Listen to this article

KEDIRI lintasjatimnews – Firman Allah Swt dalam Al-Qur’an “Sesungguhnya Allah tidak akan mengubah keadaan suatu kaum sampai mereka mengubah keadaan yang ada pada diri mereka sendiri.” (QS. ar-Ra‘d: 11)

Perubahan kerap hadir sebagai sesuatu yang menakutkan. Ia mengguncang zona nyaman, menuntut keberanian, dan sering kali membuat seseorang merasa canggung, bingung, bahkan lelah secara batin.

Banyak orang memilih bertahan dalam keadaan yang sama, bukan karena nyaman, tetapi karena takut menghadapi ketidakpastian. Padahal, dalam kehidupan, perubahan bukan sekadar kemungkinan, melainkan sebuah keniscayaan.

Islam mengajarkan bahwa perubahan sejati selalu bermula dari dalam diri. Ayat di atas menegaskan bahwa Allah tidak serta-merta mengubah keadaan seseorang tanpa adanya ikhtiar.

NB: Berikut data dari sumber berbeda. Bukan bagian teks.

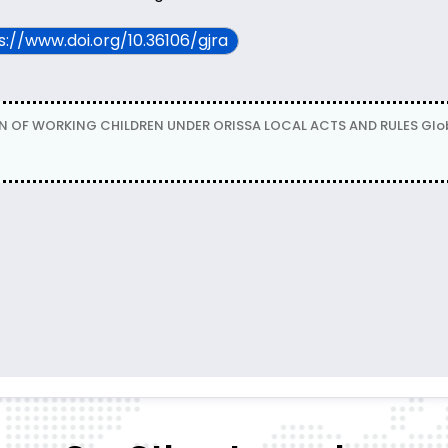
ps://www.doi.org/10.36106/gjra
F WORKING CHILDREN UNDER ORISSA LOCAL ACTS AND RULES Global Jou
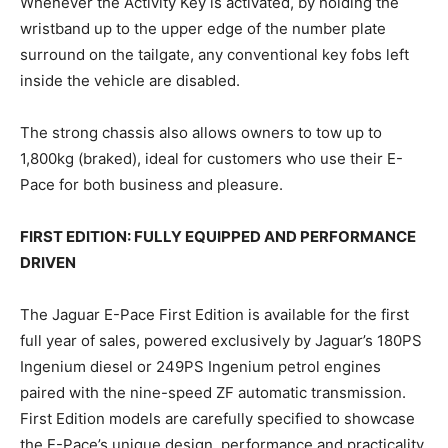
Whenever the Activity Key is activated, by holding the
wristband up to the upper edge of the number plate
surround on the tailgate, any conventional key fobs left
inside the vehicle are disabled.
The strong chassis also allows owners to tow up to
1,800kg (braked), ideal for customers who use their E-
Pace for both business and pleasure.
FIRST EDITION: FULLY EQUIPPED AND PERFORMANCE
DRIVEN
The Jaguar E-Pace First Edition is available for the first
full year of sales, powered exclusively by Jaguar’s 180PS
Ingenium diesel or 249PS Ingenium petrol engines
paired with the nine-speed ZF automatic transmission.
First Edition models are carefully specified to showcase
the E-Pace’s unique design, performance and practicality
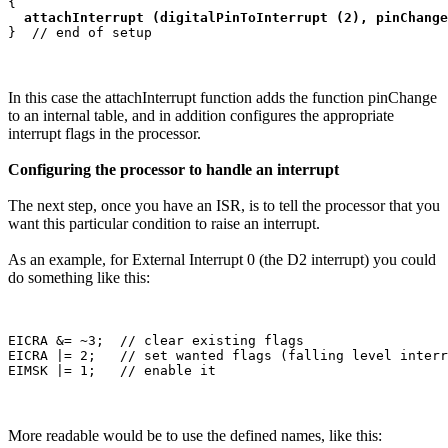
{

attachInterrupt (digitalPinToInterrupt (2), pinChange
In this case the attachInterrupt function adds the function pinChange
to an internal table, and in addition configures the appropriate
interrupt flags in the processor.
Configuring the processor to handle an interrupt
The next step, once you have an ISR, is to tell the processor that you
want this particular condition to raise an interrupt.
As an example, for External Interrupt 0 (the D2 interrupt) you could
do something like this:
EICRA &= ~3;  // clear existing flags

EICRA |= 2;   // set wanted flags (falling level interr
More readable would be to use the defined names, like this:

Perubahan bukan hadiah instan, melainkan buah dari kesadaran dan usaha. Jika kita ingin tumbuh menjadi pribadi yang lebih baik, lebih kuat, dan lebih tahan banting, maka keberanian untuk berubah adalah langkah awal yang tidak bisa dihindari.

Hadis Nabi Muhammad Saw mengatakan “Amalan yang paling dicintai oleh Allah adalah amalan yang dilakukan secara terus-menerus meskipun sedikit.”
(HR. Bukhari dan Muslim)

Perubahan besar tidak selalu lahir dari langkah-langkah spektakuler. Justru, perubahan yang paling kokoh sering tumbuh dari kebiasaan-kebiasaan kecil yang dilakukan dengan konsisten.

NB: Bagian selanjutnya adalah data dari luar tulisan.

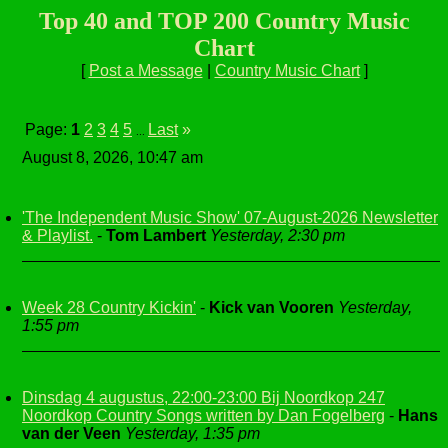
Top 40 and TOP 200 Country Music
Chart
[
Post a Message
|
Country Music Chart
]
Page:
1
2
3
4
5
Last
»
...
August 8, 2026, 10:47 am
'The Independent Music Show' 07-August-2026 Newsletter
& Playlist.
-
Tom Lambert
Yesterday, 2:30 pm
Week 28 Country Kickin'
-
Kick van Vooren
Yesterday,
1:55 pm
Dinsdag 4 augustus, 22:00-23:00 Bij Noordkop 247
Noordkop Country Songs written by Dan Fogelberg
-
Hans
van der Veen
Yesterday, 1:35 pm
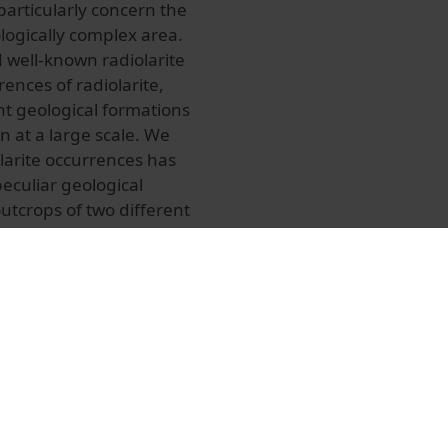
articularly concern the
logically complex area.
d well-known radiolarite
ences of radiolarite,
nt geological formations
 at a large scale. We
larite occurrences has
eculiar geological
outcrops of two different
the Internal Ligurian
t similar macroscopic
sources is necessary in
tation and may reseachers
isely and thus shed light
t attempt to individuate
used to distinguish
diolarite types are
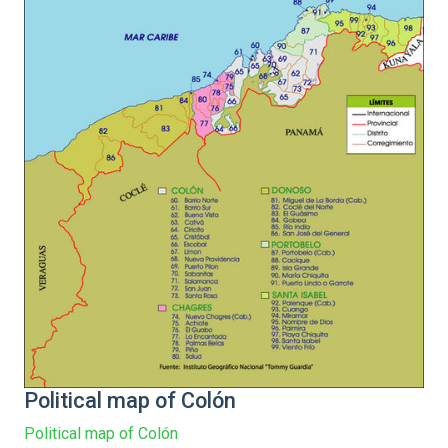
Political map of Colón
Political map of Colón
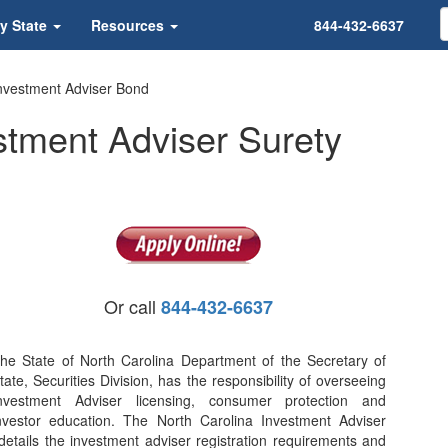
y State
Resources
844-432-6637
Investment Adviser Bond
stment Adviser Surety
Or call
844-432-6637
he State of North Carolina Department of the Secretary of
tate, Securities Division, has the responsibility of overseeing
nvestment Adviser licensing, consumer protection and
nvestor education. The North Carolina Investment Adviser
details the investment adviser registration requirements and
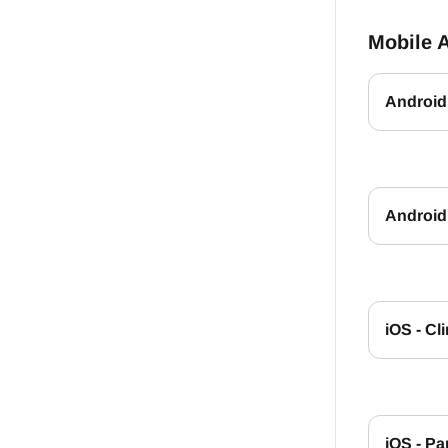
Mobile 
Android 
Android 
iOS - Cl
iOS - Pa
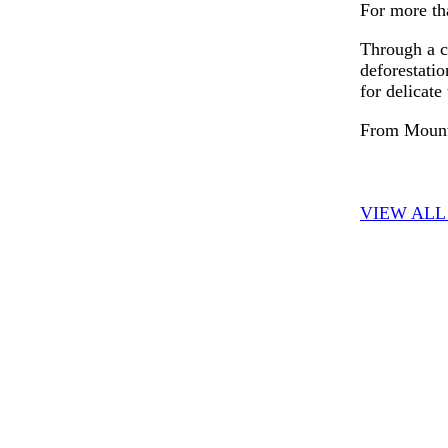
For more tha
Through a co
deforestatio
for delicate
From Mount 
VIEW ALL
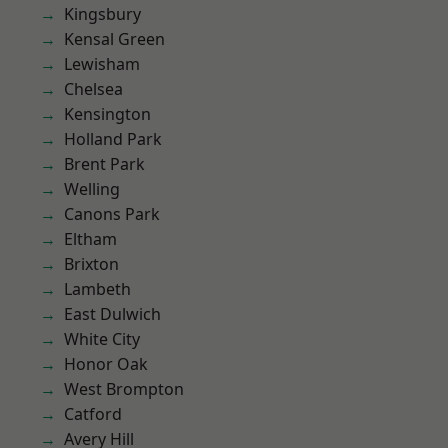
Kingsbury
Kensal Green
Lewisham
Chelsea
Kensington
Holland Park
Brent Park
Welling
Canons Park
Eltham
Brixton
Lambeth
East Dulwich
White City
Honor Oak
West Brompton
Catford
Avery Hill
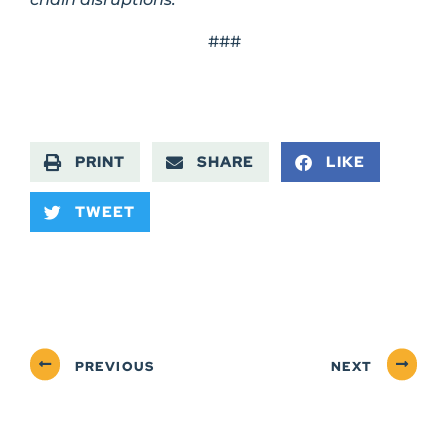
###
PRINT
SHARE
LIKE
TWEET
PREVIOUS
NEXT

Membiasakan bangun sedikit lebih awal, memperbaiki cara berbicara, menata niat, atau menahan diri dari kebiasaan buruk—semua itu tampak sederhana, tetapi menyimpan kekuatan besar.

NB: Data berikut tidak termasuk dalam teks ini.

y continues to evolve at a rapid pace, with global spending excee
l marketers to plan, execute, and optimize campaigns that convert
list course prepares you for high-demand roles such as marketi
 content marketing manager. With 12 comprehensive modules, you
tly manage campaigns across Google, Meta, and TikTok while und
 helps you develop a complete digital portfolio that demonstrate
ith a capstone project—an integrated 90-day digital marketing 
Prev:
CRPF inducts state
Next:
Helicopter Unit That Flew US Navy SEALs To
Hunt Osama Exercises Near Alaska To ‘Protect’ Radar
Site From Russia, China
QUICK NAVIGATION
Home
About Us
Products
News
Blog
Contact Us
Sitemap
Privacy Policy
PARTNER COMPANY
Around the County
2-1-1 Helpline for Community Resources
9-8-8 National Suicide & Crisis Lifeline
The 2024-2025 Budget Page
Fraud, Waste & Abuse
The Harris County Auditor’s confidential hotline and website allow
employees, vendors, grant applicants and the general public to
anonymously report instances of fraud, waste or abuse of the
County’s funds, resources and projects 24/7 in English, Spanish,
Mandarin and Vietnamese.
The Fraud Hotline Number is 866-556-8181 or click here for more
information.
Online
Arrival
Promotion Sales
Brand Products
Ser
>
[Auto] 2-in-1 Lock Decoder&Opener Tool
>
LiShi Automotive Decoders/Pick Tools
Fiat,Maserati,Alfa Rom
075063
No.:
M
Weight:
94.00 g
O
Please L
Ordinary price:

Hadis Nabi Muhammad Saw memberi pelajaran penting bahwa Allah mencintai konsistensi. Perubahan kecil yang dilakukan secara rutin, dengan niat yang tulus, akan membentuk karakter dan arah hidup seseorang.

Sebaliknya, jika seseorang hanya berdiam diri, menunda, dan terus menunggu waktu yang “sempurna”, maka perubahan itu tidak akan pernah datang. Diam adalah keputusan, dan sering kali keputusan itu membuat kita tertinggal.

Mutiara Hikmah Buya Hamka
Buya Hamka pernah menasihatkan “Hidup tidak akan berubah jika kita sendiri enggan mengubah cara berpikir dan cara melangkah.”

Kata-kata ini mengingatkan kita bahwa perubahan bukan hanya soal tindakan lahiriah, tetapi juga soal cara memandang hidup. Ketika pola pikir berubah, keberanian untuk melangkah pun tumbuh. Orang yang mau memperbaiki diri, walau perlahan, sesungguhnya sedang menyiapkan masa depan yang lebih cerah.

Sekecil apa pun tindakan yang mengarah pada kebaikan—membiasakan syukur, bersikap jujur, memperbaiki niat, atau menata ulang tujuan hidup—akan meninggalkan jejak panjang di kemudian hari. Perubahan kecil hari ini adalah fondasi bagi perubahan besar esok hari.

Perubahan memang tidak selalu nyaman, tetapi di sanalah pertumbuhan terjadi. Jangan menunggu langkah besar untuk memulai.

Mulailah dari yang kecil, lakukan dengan tekun, dan sertai dengan doa. Sebab, kehidupan yang lebih baik bukan hasil dari satu lompatan besar, melainkan dari banyak langkah kecil yang dilakukan dengan istiqamah dan penuh harap kepada Allah.